*** TEXT SEGMENT ***

1. Nonlinear data and the need for feature spaces

A kernel method often starts with data that is not linearly separable in the original coordinates. The rings dataset below is the canonical visual example.

Code cell 5

header("1.1 Generate nonlinear ring data")
X, y = make_rings(n_per_class=80, noise=0.07)
fig, ax = plt.subplots(figsize=(7, 7))
ax.scatter(X[y == 1, 0], X[y == 1, 1], color=COLORS["primary"], label="class +1", alpha=0.8)
ax.scatter(X[y == -1, 0], X[y == -1, 1], color=COLORS["secondary"], label="class -1", alpha=0.8)
ax.set_title("Concentric rings are not linearly separable")
ax.set_xlabel("$x_1$")
ax.set_ylabel("$x_2$")
ax.legend()
fig.tight_layout()
plt.show()
print(f"Dataset shape: {X.shape}, label balance: {np.bincount((y < 0).astype(int)).tolist()}")

2. Feature maps and polynomial kernels

The degree-2 homogeneous polynomial kernel has an explicit feature map in two dimensions. This cell verifies the identity numerically.

Code cell 7

header("2.1 Explicit feature map for a degree-2 polynomial kernel")
def phi_degree2_homogeneous(X):
    x1, x2 = X[:, 0], X[:, 1]
    return np.column_stack([x1**2, np.sqrt(2)*x1*x2, x2**2])

A = np.random.randn(5, 2)
B = np.random.randn(7, 2)
explicit = phi_degree2_homogeneous(A) @ phi_degree2_homogeneous(B).T
implicit = (A @ B.T) ** 2
check_close("explicit feature map equals polynomial kernel", explicit, implicit, tol=1e-10)
print("Feature dimension for 2D degree-2 homogeneous polynomial:", phi_degree2_homogeneous(A).shape[1])

*** RECORDED INFORMATION ***

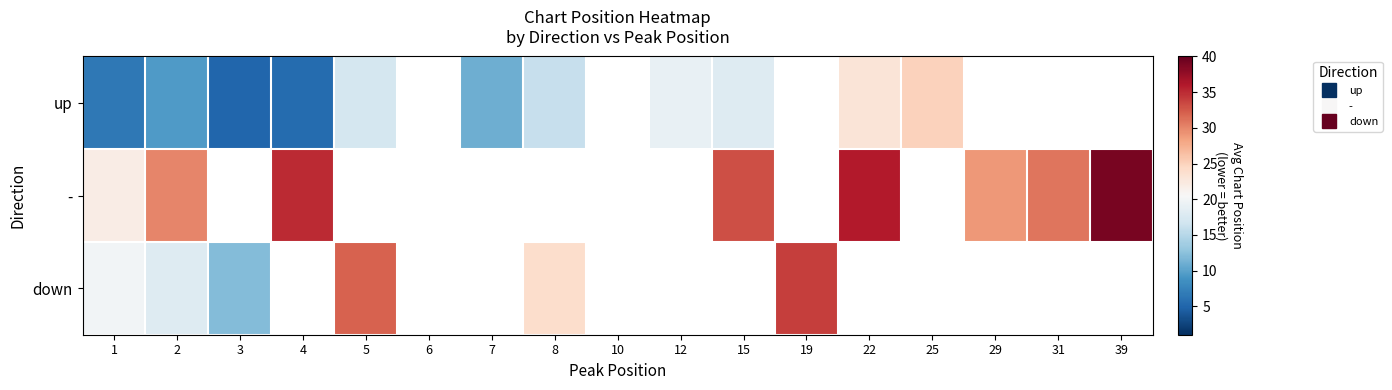

What is the difference between the maximum and minimum values in the down series?

22.0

***

→ **JOB**: Rewrite the stretch of the kernel methods text from "A kernel method" through "ax = plt.subplots(figsize=(7, 7))", changing "canonical" to "standard".

→ **ANSWER SPACE**:
A kernel method often starts with data that is not linearly separable in the original coordinates. The rings dataset below is the standard visual example.

Code cell 5

header("1.1 Generate nonlinear ring data")
X, y = make_rings(n_per_class=80, noise=0.07)
fig, ax = plt.subplots(figsize=(7, 7))